PROVIDED DATA START

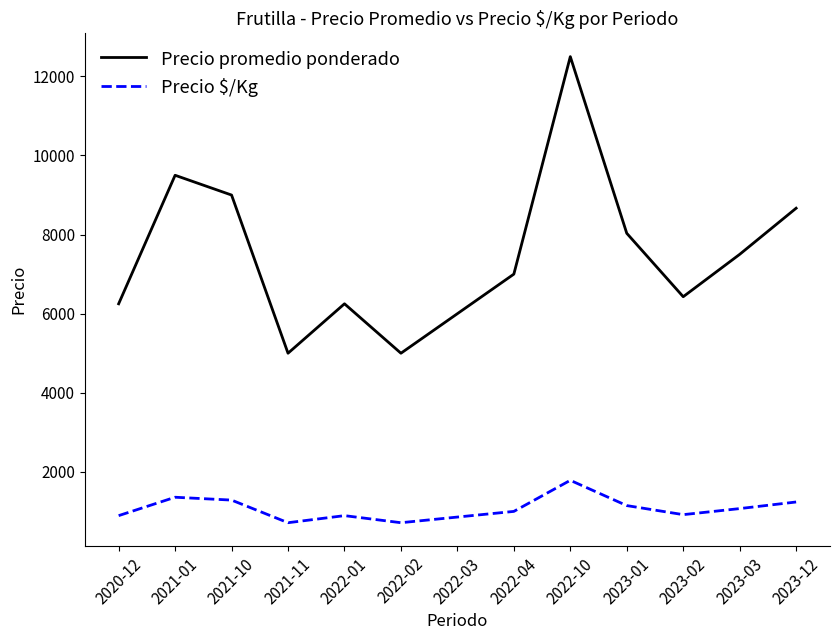

What is the difference between the maximum and minimum values in the Precio promedio ponderado series?

7500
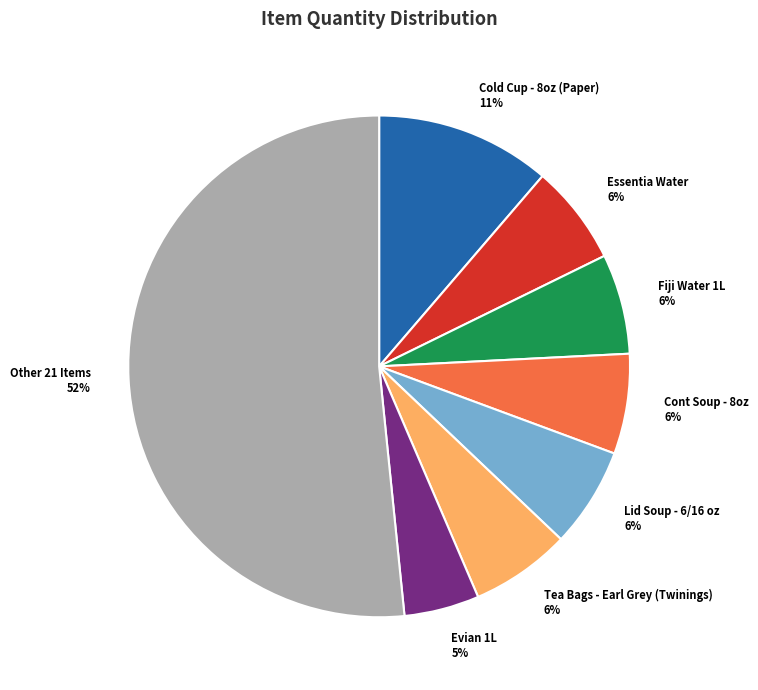

What is the largest slice in the pie chart?

Other 21 Items 52%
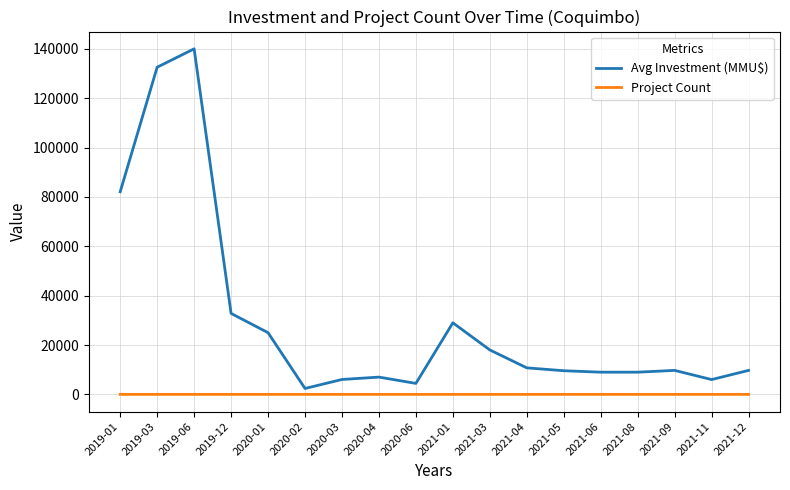

List the series in order of their overall mean, highest first.

Avg Investment (MMU$), Project Count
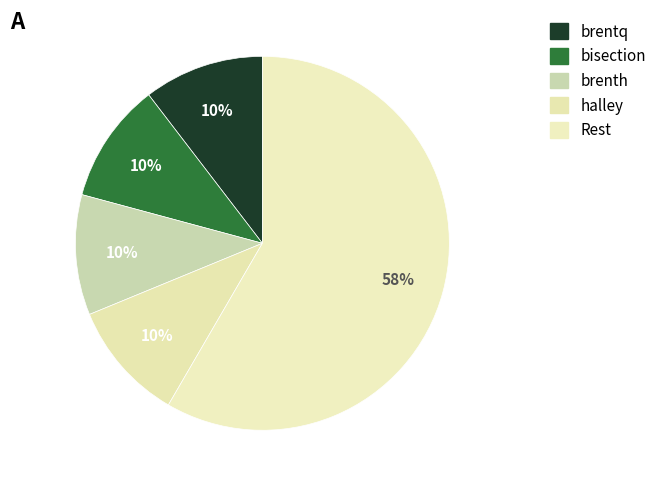

How many slices are in this pie chart?

5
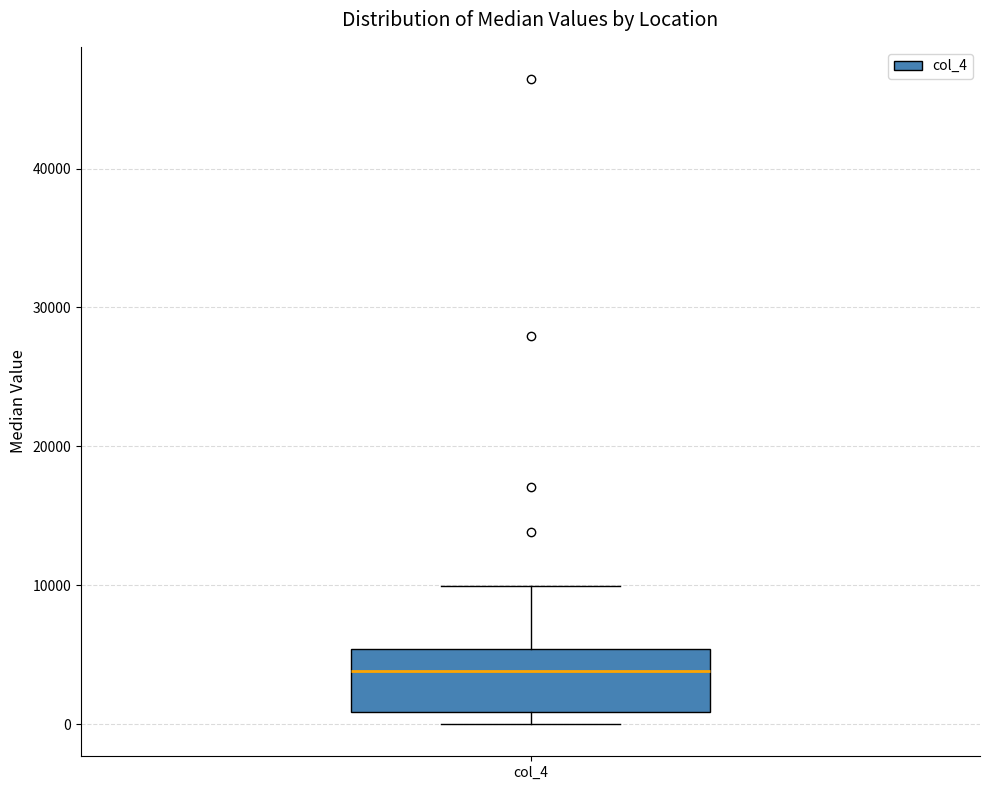

Read this box plot against the y-axis: the position of the median line, the range covered by the box, and the ends of both whiskers. The values are not printed on the chart, so give them approximately, as read against the axis.

median 4000, box 1000 to 5000, whiskers 0 to 10000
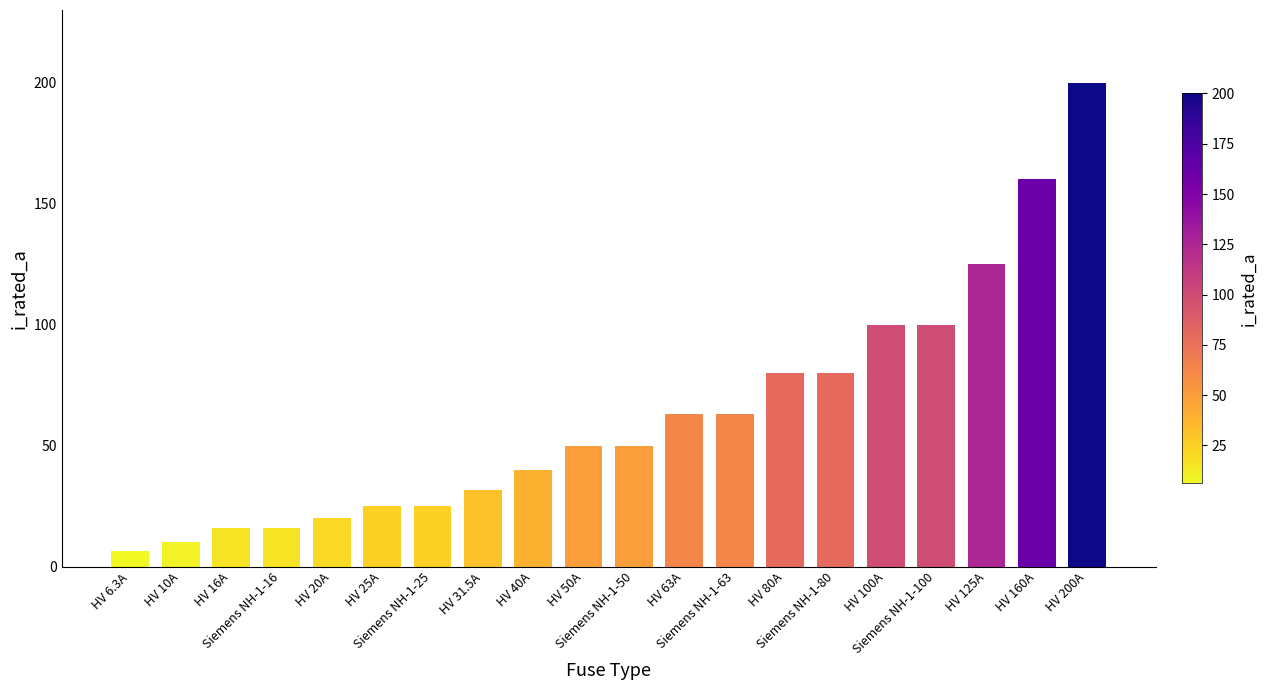

What is the difference between the second highest and second lowest values?

150.0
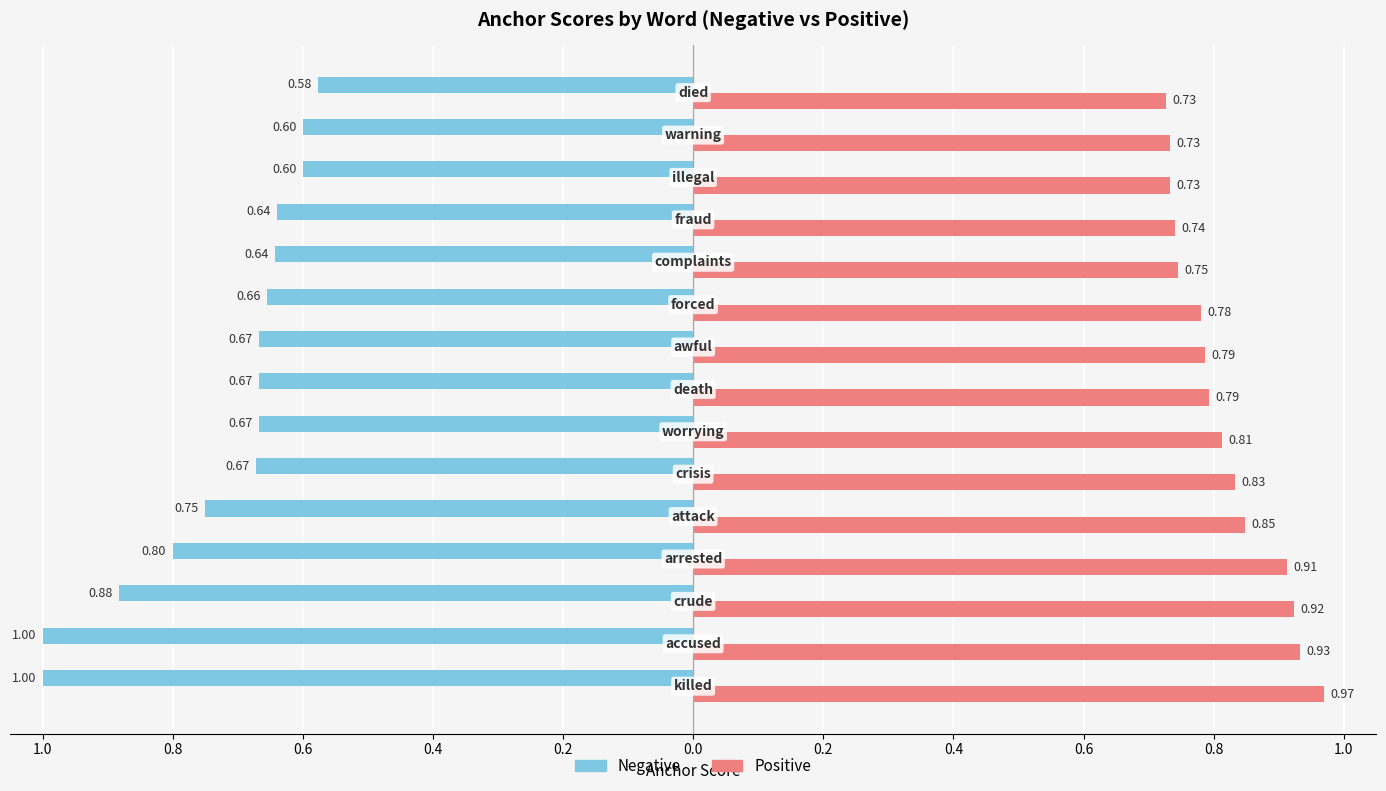

Which series has the widest spread of values?

Negative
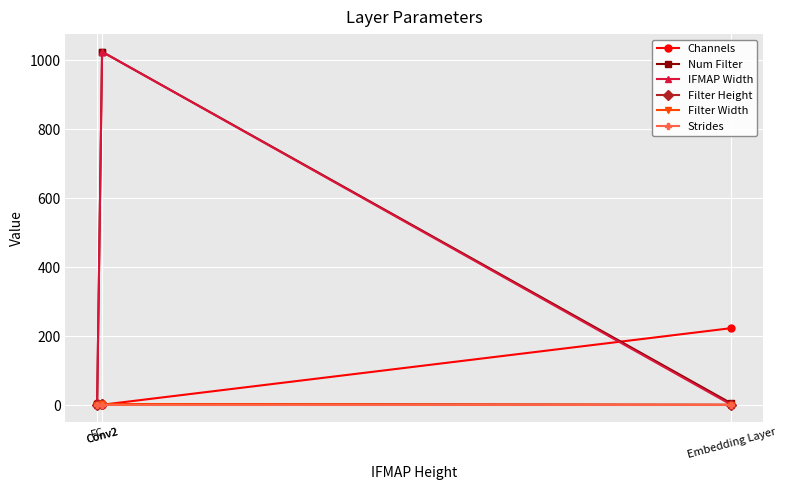

How many lines are shown in the chart?

6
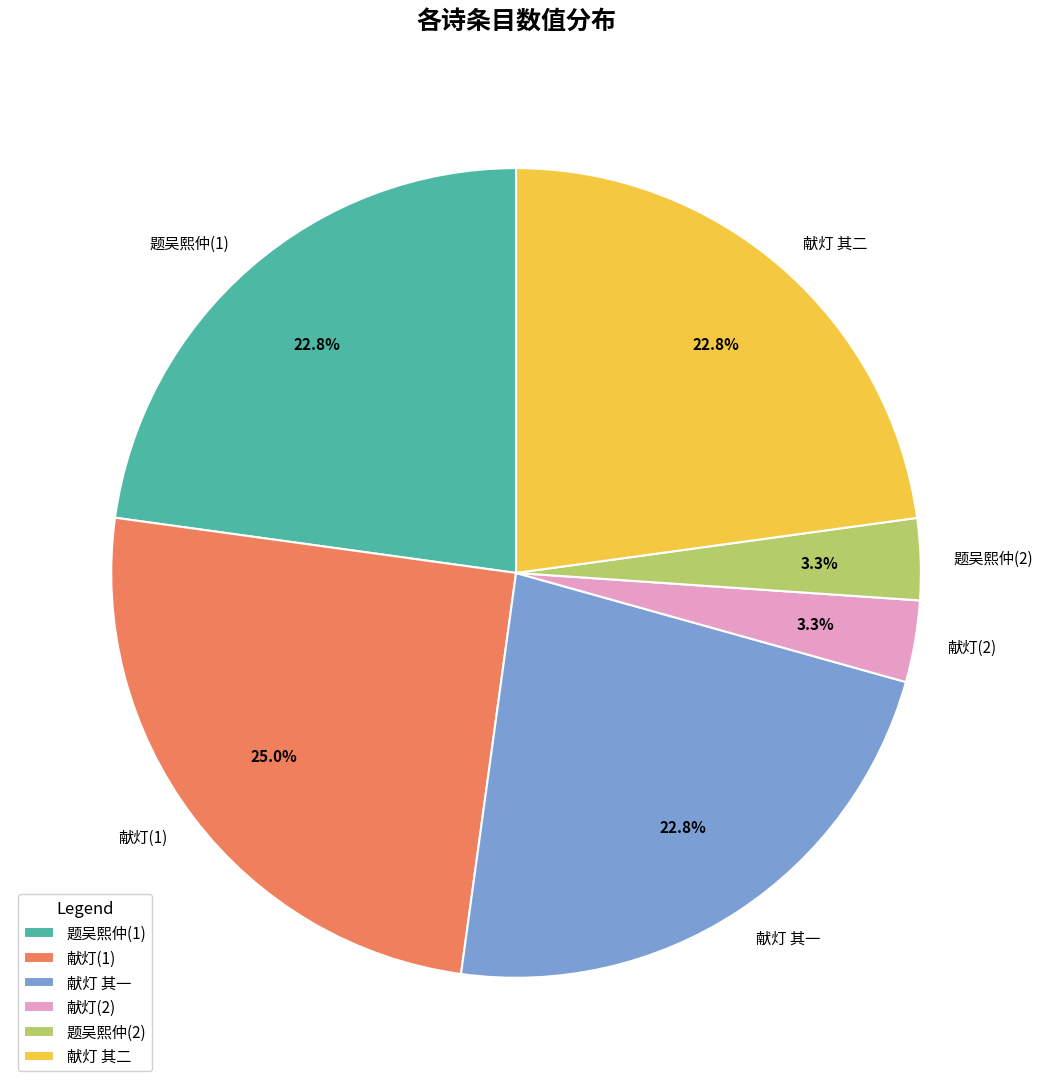

What portion of the pie excludes 献灯 其二?

77.2%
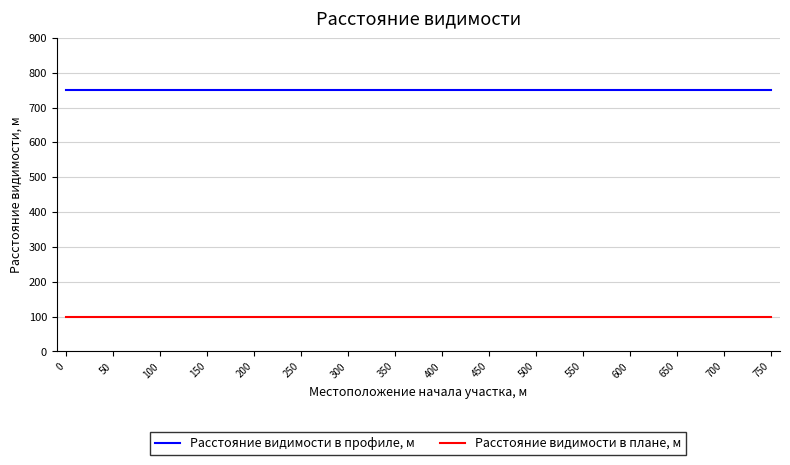

What is the total value across all series at 550?

850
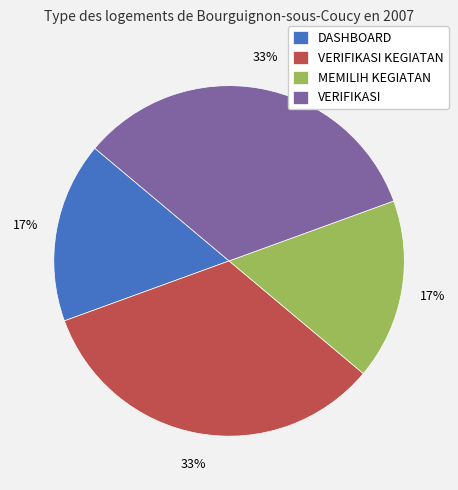

Is there any slice that represents more than half of the pie?

No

PROVIDED DATA END

* JOB ITEM *
List every line above that contains the string "What", copying each one in full. Case counts.

* RESPONSE AREA *
What is the difference between the maximum and minimum values in the Precio promedio ponderado series?
What is the largest slice in the pie chart?
What is the difference between the second highest and second lowest values?
What portion of the pie excludes 献灯 其二?
What is the total value across all series at 550?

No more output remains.